WORK TASK:
Please show each line of the listing where "shoulder" is present.
::: PROVIDED DATA :::
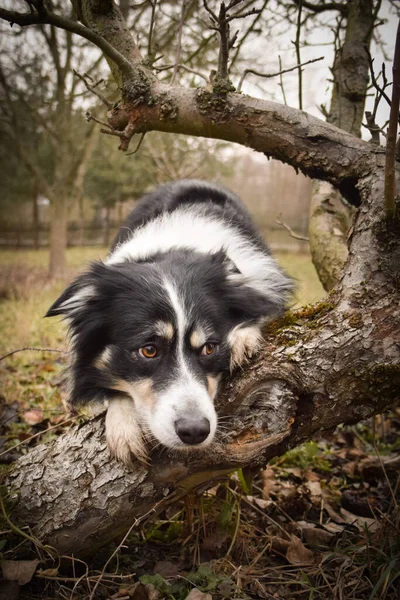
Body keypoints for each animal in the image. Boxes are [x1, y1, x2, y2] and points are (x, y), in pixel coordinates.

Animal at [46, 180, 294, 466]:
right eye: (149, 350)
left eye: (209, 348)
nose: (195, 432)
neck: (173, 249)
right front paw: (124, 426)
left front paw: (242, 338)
:::
::: PROVIDED DATA :::
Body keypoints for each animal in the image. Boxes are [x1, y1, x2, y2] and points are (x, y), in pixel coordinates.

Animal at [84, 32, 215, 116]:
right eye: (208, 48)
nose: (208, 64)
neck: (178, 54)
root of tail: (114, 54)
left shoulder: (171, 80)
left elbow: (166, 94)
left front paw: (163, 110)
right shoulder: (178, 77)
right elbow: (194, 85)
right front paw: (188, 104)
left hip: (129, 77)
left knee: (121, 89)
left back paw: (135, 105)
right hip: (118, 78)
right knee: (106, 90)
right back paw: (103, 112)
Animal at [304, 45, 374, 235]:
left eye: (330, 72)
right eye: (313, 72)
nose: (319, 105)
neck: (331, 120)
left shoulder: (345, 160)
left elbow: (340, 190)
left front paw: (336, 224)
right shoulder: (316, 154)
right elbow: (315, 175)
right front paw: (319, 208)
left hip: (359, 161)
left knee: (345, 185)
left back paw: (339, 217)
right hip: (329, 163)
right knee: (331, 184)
:::
::: PROVIDED DATA :::
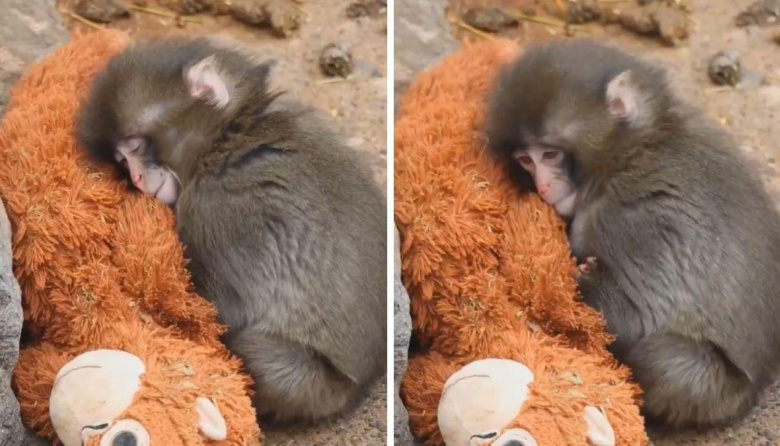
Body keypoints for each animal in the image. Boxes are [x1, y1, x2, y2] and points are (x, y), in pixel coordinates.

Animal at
:::
EXERCISE OUTPUT:
left shoulder: (171, 80)
right shoulder: (178, 77)
left shoulder: (345, 160)
right shoulder: (316, 154)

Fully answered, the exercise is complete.